• [THE PROBLEM]: Please switch "Body Balance" to "Body Flow" wherever it occurs in the records below, and write out the full text again with nothing else changed and the pictures left out.

• [SUPPLIED ENTRIES]:
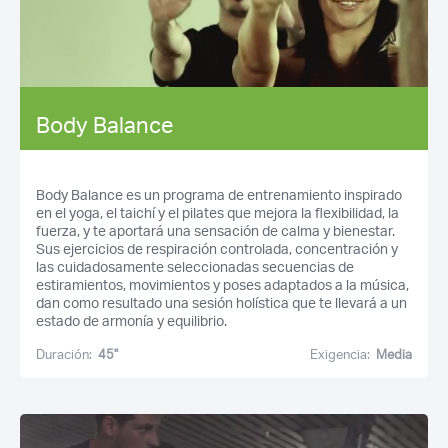
Body Balance
Body Balance es un programa de entrenamiento inspirado
en el yoga, el taichí y el pilates que mejora la flexibilidad, la
fuerza, y te aportará una sensación de calma y bienestar.
Sus ejercicios de respiración controlada, concentración y
las cuidadosamente seleccionadas secuencias de
estiramientos, movimientos y poses adaptados a la música,
dan como resultado una sesión holística que te llevará a un
estado de armonía y equilibrio.
Duración:
45''
Exigencia:
Media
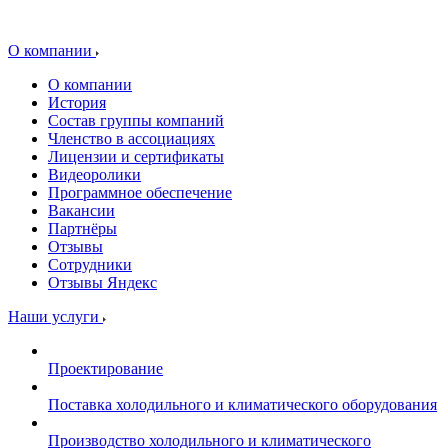
О компании
О компании
История
Состав группы компаний
Членство в ассоциациях
Лицензии и сертификаты
Видеоролики
Программное обеспечение
Вакансии
Партнёры
Отзывы
Сотрудники
Отзывы Яндекс
Наши услуги
Проектирование
Поставка холодильного и климатического оборудования
Производство холодильного и климатического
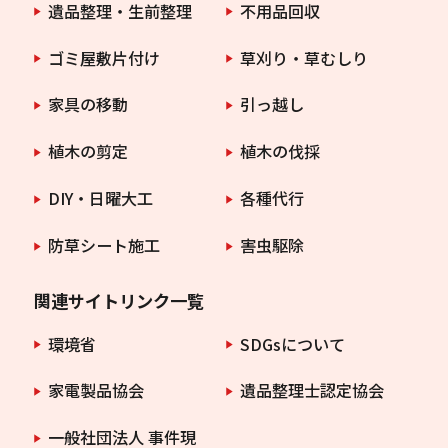
遺品整理・生前整理
不用品回収
ゴミ屋敷片付け
草刈り・草むしり
家具の移動
引っ越し
植木の剪定
植木の伐採
DIY・日曜大工
各種代行
防草シート施工
害虫駆除
関連サイトリンク一覧
環境省
SDGsについて
家電製品協会
遺品整理士認定協会
一般社団法人 事件現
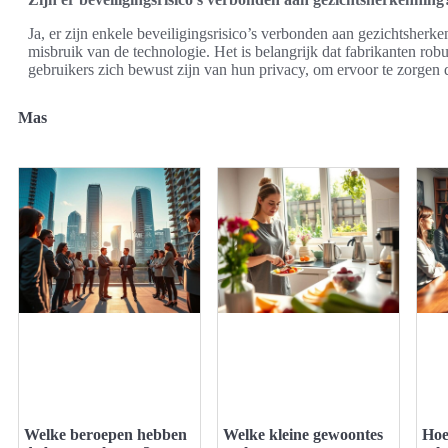
Ja, er zijn enkele beveiligingsrisico’s verbonden aan gezichtsherke
misbruik van de technologie. Het is belangrijk dat fabrikanten ro
gebruikers zich bewust zijn van hun privacy, om ervoor te zorgen d
Mas
Welke beroepen hebben
Welke kleine gewoontes
Hoe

• [FINISHED TASK]:
Body Flow
Body Flow es un programa de entrenamiento inspirado
en el yoga, el taichí y el pilates que mejora la flexibilidad, la
fuerza, y te aportará una sensación de calma y bienestar.
Sus ejercicios de respiración controlada, concentración y
las cuidadosamente seleccionadas secuencias de
estiramientos, movimientos y poses adaptados a la música,
dan como resultado una sesión holística que te llevará a un
estado de armonía y equilibrio.
Duración:
45''
Exigencia:
Media
О компании
О компании
История
Состав группы компаний
Членство в ассоциациях
Лицензии и сертификаты
Видеоролики
Программное обеспечение
Вакансии
Партнёры
Отзывы
Сотрудники
Отзывы Яндекс
Наши услуги
Проектирование
Поставка холодильного и климатического оборудования
Производство холодильного и климатического
遺品整理・生前整理
不用品回収
ゴミ屋敷片付け
草刈り・草むしり
家具の移動
引っ越し
植木の剪定
植木の伐採
DIY・日曜大工
各種代行
防草シート施工
害虫駆除
関連サイトリンク一覧
環境省
SDGsについて
家電製品協会
遺品整理士認定協会
一般社団法人 事件現
Ja, er zijn enkele beveiligingsrisico’s verbonden aan gezichtsherke
misbruik van de technologie. Het is belangrijk dat fabrikanten ro
gebruikers zich bewust zijn van hun privacy, om ervoor te zorgen d
Mas
Welke beroepen hebben
Welke kleine gewoontes
Hoe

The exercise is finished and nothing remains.